Consigne A: D'après le texte fourni, combien de pays européens ont recours à ce test ?
Consigne B: Selon le texte fourni, pourquoi l'argument voulant que d'autres pays aient déjà recours à ces tests ne suffit-il pas ? Répondez en une à trois phrases.

Texte fourni:
+++++

Ensuite, d’autres pays auraient déjà recours à ces tests. Soit. Mais cet argument est loin d’être suffisant. Peut-être serait-il bienvenu qu’on nous explique comment ces tests sont mis en oeuvre dans ces autres pays. Le coût est à la charge de qui ? Un juge contrôle t’il la procédure ?
D’autre part, si onze pays européens ont recours a à ce test, cela signifie aussi que quinze autres pays n’y ont pas recours : de l’art de choisir la bonne facette d’un argument....
4.Conclusion :
On voit à la lecture de cet amendement que les problèmes qu’il soulève sont plus nombreux que ceux qu’il prétend résoudre. Nul besoin de se draper dans la Déclaration des Droits de l’Homme ou d’invoquer le spectre de l’eugénisme pour dénoncer cet amendement.

+++++

Enregistrements:
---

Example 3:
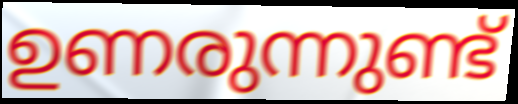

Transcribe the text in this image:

ഉണരുന്നുണ്ട്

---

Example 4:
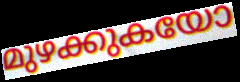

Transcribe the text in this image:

മുഴക്കുകയോ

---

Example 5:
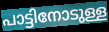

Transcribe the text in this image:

പാട്ടിനോടുള്ളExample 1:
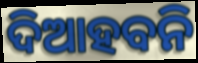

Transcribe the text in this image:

ଦିଆହବନି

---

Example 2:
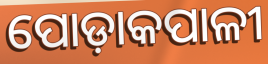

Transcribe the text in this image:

ପୋଡ଼ାକପାଳୀ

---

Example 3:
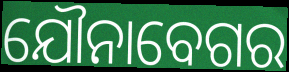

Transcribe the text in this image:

ଯୌନାବେଗର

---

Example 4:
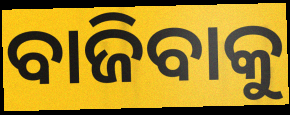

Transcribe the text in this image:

ବାଜିବାକୁ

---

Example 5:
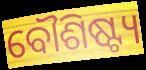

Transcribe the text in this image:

ବୌଶିଷ୍ଟ୍ୟ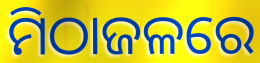
ମିଠାଜଳରେ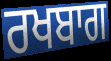
ਰਖਬਾਗ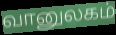
வானுலகம்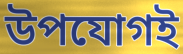
উপযোগই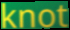
knotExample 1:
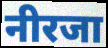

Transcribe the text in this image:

नीरजा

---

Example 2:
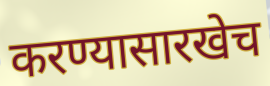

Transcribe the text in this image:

करण्यासारखेच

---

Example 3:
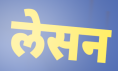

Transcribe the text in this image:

लेसन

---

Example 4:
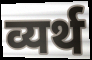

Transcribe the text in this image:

व्यर्थ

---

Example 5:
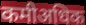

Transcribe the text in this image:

कमीअधिकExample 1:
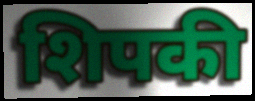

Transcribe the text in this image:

शिपकी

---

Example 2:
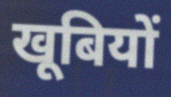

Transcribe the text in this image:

खूबियों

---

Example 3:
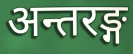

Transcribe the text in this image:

अन्तरङ्ग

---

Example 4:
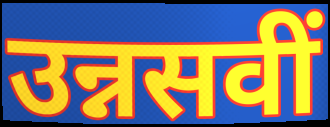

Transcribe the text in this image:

उन्नसवीं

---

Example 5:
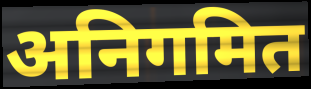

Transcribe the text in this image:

अनिगमितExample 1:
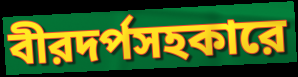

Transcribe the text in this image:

বীরদর্পসহকারে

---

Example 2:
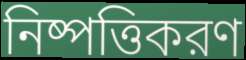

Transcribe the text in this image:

নিষ্পত্তিকরণ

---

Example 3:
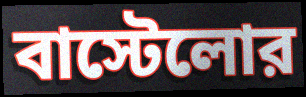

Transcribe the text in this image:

বাস্টেলোর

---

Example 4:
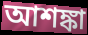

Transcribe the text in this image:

আশঙ্কা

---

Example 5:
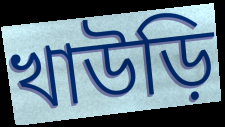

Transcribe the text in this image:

খাউড়ি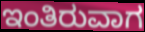
ಇಂತಿರುವಾಗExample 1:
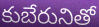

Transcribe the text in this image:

కుబేరునితో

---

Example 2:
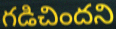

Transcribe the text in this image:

గడిచిందని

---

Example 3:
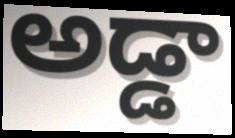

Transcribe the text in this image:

అడ్డా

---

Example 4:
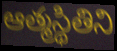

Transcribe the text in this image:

ఆత్మస్థితిని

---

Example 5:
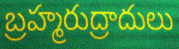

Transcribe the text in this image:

బ్రహ్మరుద్రాదులు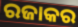
ରଜାକରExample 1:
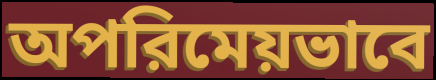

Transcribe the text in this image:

অপরিমেয়ভাবে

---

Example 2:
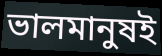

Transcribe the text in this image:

ভালমানুষই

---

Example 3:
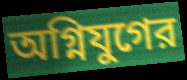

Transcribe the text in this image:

অগ্নিযুগের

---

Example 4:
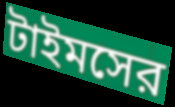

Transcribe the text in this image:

টাইমসের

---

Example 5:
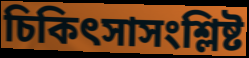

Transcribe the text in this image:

চিকিৎসাসংশ্লিষ্ট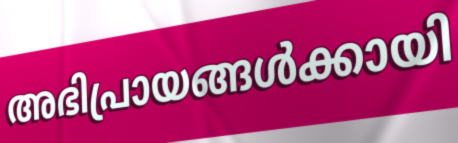
അഭിപ്രായങ്ങൾക്കായി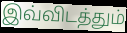
இவ்விடத்தும்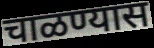
चाळण्यासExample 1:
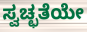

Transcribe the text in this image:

ಸ್ವಚ್ಛತೆಯೇ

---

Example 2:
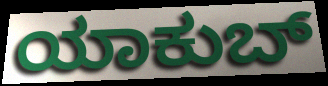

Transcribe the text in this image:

ಯಾಕುಬ್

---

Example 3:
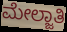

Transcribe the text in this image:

ಮೇಲ್ಜಾತಿ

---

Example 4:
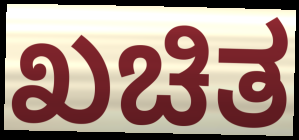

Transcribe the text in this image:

ಖಚಿತ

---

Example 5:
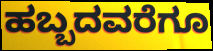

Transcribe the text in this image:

ಹಬ್ಬದವರೆಗೂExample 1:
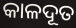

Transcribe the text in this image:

କାଳଦୂତ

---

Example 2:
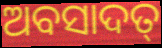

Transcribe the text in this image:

ଅବସାଦତ୍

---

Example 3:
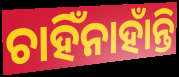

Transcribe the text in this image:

ଚାହିଁନାହାଁନ୍ତି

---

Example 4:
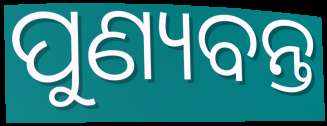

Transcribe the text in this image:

ପୁଣ୍ୟବନ୍ତ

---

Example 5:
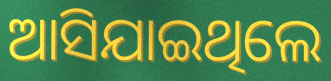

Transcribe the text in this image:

ଆସିଯାଇଥିଲେ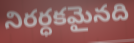
నిరర్ధకమైనది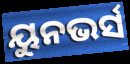
ୟୁନଭର୍ସ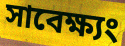
সাবেক্ষ্যং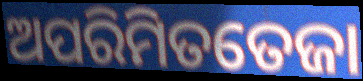
ଅପରିମିତତେଜାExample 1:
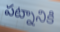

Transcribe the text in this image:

పట్నానికి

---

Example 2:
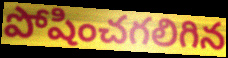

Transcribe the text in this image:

పోషించగలిగిన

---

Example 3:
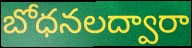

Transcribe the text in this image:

బోధనలద్వారా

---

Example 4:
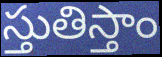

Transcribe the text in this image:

స్తుతిస్తాం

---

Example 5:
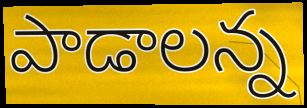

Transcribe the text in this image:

పాడాలన్నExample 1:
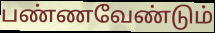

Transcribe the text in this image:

பண்ணவேண்டும்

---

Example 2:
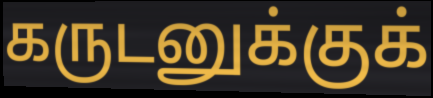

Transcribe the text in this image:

கருடனுக்குக்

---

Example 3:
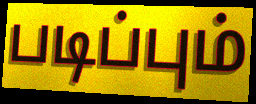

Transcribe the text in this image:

படிப்பும்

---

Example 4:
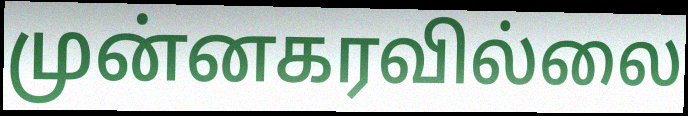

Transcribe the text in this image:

முன்னகரவில்லை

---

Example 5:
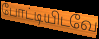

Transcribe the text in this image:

போட்டியிடவே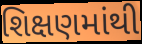
શિક્ષણમાંથીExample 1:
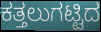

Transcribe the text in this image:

ಕತ್ತಲುಗಟ್ಟಿದ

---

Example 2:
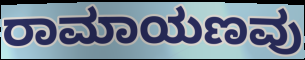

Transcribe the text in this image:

ರಾಮಾಯಣವು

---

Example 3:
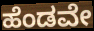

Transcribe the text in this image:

ಹೆಂಡವೇ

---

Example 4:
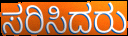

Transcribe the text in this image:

ಸರಿಸಿದರು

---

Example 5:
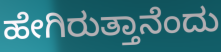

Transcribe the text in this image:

ಹೇಗಿರುತ್ತಾನೆಂದು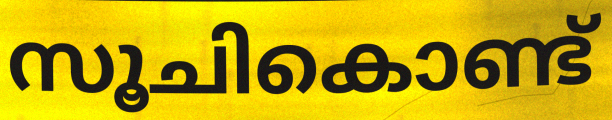
സൂചികൊണ്ട്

+++++

Réponse finale A: Onze pays européens.

Réponse finale B: Il ne suffit pas parce qu'on n'explique pas comment ces tests sont mis en oeuvre dans ces pays, par exemple qui en paie le coût ou si un juge contrôle la procédure. De plus, si onze pays européens y ont recours, cela signifie que quinze autres n'y ont pas recours.